[Entries taken from a collection]
================
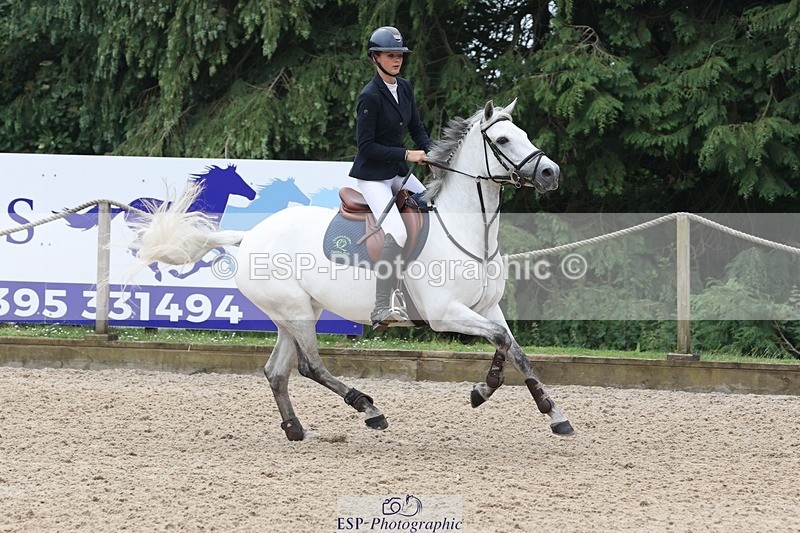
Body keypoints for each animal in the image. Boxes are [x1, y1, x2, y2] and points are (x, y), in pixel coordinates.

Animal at [59, 164, 256, 281]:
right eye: (236, 179)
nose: (252, 194)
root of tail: (129, 204)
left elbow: (215, 255)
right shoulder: (199, 237)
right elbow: (212, 256)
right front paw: (177, 272)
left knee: (136, 249)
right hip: (144, 232)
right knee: (135, 249)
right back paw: (157, 271)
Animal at [129, 100, 573, 440]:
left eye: (524, 133)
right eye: (503, 140)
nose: (551, 173)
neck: (468, 231)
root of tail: (249, 235)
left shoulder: (486, 308)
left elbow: (512, 348)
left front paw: (543, 410)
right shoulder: (446, 313)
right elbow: (501, 340)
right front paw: (488, 391)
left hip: (296, 312)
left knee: (277, 371)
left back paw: (296, 429)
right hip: (294, 309)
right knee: (309, 365)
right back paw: (368, 408)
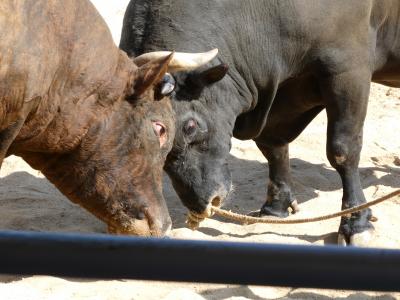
================
Work task :: How many lines in the records above contain the word "shoulder"? State that number and nothing more.

Response to the task :: 3